### INSTRUCTION
Arrange the text lines from the entries below as a Markdown table with the columns "Row" and "Text line," one row per line in order and no rows for blank lines. Leave the pictures out.

····················

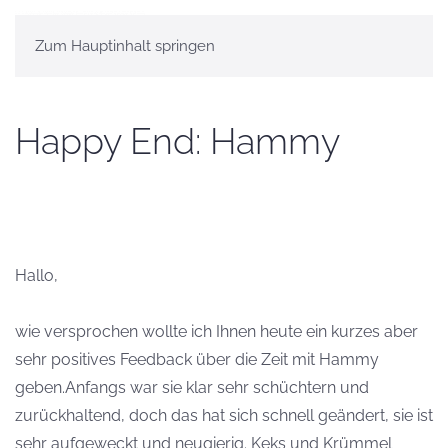
Zum Hauptinhalt springen
Happy End: Hammy
Hallo,
wie versprochen wollte ich Ihnen heute ein kurzes aber
sehr positives Feedback über die Zeit mit Hammy
geben.Anfangs war sie klar sehr schüchtern und
zurückhaltend, doch das hat sich schnell geändert, sie ist
sehr aufgeweckt und neugierig. Keks und Krümmel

····················

### ANSWER SECTION
| Row | Text line |
|---|---|
| 1 | Zum Hauptinhalt springen |
| 2 | Happy End: Hammy |
| 3 | Hallo, |
| 4 | wie versprochen wollte ich Ihnen heute ein kurzes aber |
| 5 | sehr positives Feedback über die Zeit mit Hammy |
| 6 | geben.Anfangs war sie klar sehr schüchtern und |
| 7 | zurückhaltend, doch das hat sich schnell geändert, sie ist |
| 8 | sehr aufgeweckt und neugierig. Keks und Krümmel |